One of the biggest compliments I hear from female riders is how safe they feel inside my vehicle. Before they get in, I always ask for their name and introduce myself.  While I’m starting the trip, I ask if everyone’s in the car. This is to be sure I don’t have any stragglers running late or strangers hanging around the outside of the vehicle.  This is great, but, is there more you can do to make the rider feel safe? Yes! 

Girl Power is… in the Know  

When picking up a group, ask if they’ve decided on their “secret phrase” for the night. This is a phrase that only they should know and it’s used when someone in the group is  feeling uncomfortable, creeped out by somebody or needs to leave an area fast.

Girl Power is… Timing

Ask the group if they have their “meet time” picked out. This is the time when they meet at a determined spot and take a head count. It’s a chance to make sure everyone is alright and catch up on the evening’s details, plans or noteworthy moments.


Anytime you pick up riders, be wary of anyone walking behind the rider to the car or following your vehicle on the road. When pulling up to the destination, check to see if another car is pulling up and parking anywhere behind you - within 10 car lengths. It could be another rideshare driver, you never know. Just be safe and be observant.

Shut the Front Door!

Before parking, ask your passenger which doorway they’re using to enter the building. Then ask is if it’s alright if you watch to make sure the rider safely enters the building.
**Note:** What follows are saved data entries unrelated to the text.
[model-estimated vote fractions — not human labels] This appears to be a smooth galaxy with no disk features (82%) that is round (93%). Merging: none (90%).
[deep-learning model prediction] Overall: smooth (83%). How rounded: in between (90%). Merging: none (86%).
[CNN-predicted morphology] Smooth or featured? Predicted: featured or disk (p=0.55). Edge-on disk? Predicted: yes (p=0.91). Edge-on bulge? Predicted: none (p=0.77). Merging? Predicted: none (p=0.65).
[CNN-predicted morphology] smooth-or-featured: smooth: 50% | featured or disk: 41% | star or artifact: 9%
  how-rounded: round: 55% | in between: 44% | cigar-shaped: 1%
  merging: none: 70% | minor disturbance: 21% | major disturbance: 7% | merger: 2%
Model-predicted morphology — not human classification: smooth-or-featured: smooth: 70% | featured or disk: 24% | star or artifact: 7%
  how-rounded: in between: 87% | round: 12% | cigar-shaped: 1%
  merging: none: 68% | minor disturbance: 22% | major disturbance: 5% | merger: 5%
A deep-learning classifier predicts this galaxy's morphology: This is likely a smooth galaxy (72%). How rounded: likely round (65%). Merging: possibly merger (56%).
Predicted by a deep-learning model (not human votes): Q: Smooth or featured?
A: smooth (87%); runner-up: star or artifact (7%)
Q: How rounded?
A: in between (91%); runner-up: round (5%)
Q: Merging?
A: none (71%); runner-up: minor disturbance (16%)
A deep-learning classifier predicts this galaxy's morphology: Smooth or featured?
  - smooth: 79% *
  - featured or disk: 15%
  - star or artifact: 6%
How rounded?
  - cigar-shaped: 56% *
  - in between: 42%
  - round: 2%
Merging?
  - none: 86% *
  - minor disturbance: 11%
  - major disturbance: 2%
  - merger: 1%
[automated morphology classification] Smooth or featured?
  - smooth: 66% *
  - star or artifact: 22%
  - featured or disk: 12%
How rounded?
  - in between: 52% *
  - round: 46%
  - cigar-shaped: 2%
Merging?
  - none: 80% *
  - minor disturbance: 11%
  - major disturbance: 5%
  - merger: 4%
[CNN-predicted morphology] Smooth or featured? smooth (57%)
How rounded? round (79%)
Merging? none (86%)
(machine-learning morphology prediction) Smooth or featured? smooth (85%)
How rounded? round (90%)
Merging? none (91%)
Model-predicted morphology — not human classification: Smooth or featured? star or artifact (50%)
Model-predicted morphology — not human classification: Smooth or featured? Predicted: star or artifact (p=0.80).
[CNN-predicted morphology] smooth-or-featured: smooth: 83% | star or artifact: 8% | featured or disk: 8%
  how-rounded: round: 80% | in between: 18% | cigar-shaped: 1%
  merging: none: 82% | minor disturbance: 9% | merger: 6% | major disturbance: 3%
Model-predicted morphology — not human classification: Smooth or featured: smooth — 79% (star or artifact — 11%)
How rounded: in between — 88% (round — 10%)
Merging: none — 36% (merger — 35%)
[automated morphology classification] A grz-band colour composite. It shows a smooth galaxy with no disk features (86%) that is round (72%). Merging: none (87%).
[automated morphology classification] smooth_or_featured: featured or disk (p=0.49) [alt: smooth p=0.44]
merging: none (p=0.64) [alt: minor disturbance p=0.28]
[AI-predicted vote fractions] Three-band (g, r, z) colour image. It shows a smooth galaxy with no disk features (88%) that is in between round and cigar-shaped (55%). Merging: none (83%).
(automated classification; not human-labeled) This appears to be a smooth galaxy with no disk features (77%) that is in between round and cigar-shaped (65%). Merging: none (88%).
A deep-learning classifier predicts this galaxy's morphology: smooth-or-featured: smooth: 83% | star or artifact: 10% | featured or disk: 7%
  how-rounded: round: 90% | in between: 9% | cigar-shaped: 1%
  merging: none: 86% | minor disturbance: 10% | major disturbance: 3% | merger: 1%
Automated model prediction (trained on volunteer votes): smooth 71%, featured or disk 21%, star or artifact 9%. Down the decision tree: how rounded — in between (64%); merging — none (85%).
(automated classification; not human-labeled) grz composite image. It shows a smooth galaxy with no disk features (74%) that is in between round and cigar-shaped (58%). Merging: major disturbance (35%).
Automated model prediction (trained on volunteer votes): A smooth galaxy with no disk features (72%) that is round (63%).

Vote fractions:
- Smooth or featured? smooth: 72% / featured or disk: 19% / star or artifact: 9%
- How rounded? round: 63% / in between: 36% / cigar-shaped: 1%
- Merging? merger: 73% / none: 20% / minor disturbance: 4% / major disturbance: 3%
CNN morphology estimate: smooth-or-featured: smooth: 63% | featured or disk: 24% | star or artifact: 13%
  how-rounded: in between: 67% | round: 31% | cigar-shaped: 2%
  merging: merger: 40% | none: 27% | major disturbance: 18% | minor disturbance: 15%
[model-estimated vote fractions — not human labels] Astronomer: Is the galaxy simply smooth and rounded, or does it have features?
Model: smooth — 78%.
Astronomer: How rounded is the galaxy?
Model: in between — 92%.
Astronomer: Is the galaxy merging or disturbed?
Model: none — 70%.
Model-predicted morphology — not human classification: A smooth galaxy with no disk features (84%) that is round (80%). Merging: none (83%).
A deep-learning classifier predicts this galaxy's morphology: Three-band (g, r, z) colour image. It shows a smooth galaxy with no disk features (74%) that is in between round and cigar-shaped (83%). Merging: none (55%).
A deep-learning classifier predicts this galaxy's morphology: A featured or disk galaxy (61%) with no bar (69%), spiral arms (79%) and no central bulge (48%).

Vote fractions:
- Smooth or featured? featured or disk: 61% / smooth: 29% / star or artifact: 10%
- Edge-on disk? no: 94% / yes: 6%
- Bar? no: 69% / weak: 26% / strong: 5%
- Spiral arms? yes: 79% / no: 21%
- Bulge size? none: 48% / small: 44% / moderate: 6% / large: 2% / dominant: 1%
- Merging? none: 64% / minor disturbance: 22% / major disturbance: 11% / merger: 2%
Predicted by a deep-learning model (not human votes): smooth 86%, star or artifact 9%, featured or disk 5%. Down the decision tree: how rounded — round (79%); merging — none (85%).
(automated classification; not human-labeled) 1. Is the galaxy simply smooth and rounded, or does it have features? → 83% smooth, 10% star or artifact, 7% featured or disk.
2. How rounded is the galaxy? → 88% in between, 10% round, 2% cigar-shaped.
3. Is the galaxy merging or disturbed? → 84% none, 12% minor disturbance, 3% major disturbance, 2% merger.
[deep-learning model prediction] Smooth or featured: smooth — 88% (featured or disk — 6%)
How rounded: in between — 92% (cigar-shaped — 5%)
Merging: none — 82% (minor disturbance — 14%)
Asking this question puts the person at ease. It lets them know:  

1.      You’re interested in his/her well-being,

2.      That you’re keeping an eye out for danger

3.     Someone’s got their back, and

4.      You’re not just being a creep watching him/her walk away.

If it’s dark and the walkway/entryway is not well-lit, try parking so your lights are shining towards the doorway. Park as close as you legally can to the entry point. Put your hazards on - this will help draw attention to your vehicle and ward off predators. Observe the rider walk into the building and the entry door shut behind them before taking off for your next pick up point.

While it’s not the driver’s responsibility to see the rider safely inside their drop off point, it is great customer service to be concerned with rider safety in and out of the vehicle. This means being observant for people following your rider and/or cars following you. Look to see if there anyone sitting in or standing by a nearby vehicle when the rider gets out. Look for any trees or bushes near the door. Are there any unusual shadows that suddenly move or behave funny? Watch for persons loitering near the door or entry point. Do they suddenly looked interested and follow your rider?

After I ask if it’s okay to observe the rider safely in the door, the most common comment I get from female riders is “the last driver didn’t even wait for me to get inside before he left”. It only takes a few seconds, but it may be the few seconds that make all the difference in the world. You can make all the difference in the world

What’s your opinion? Should the driver wait? Or should the driver simply leave?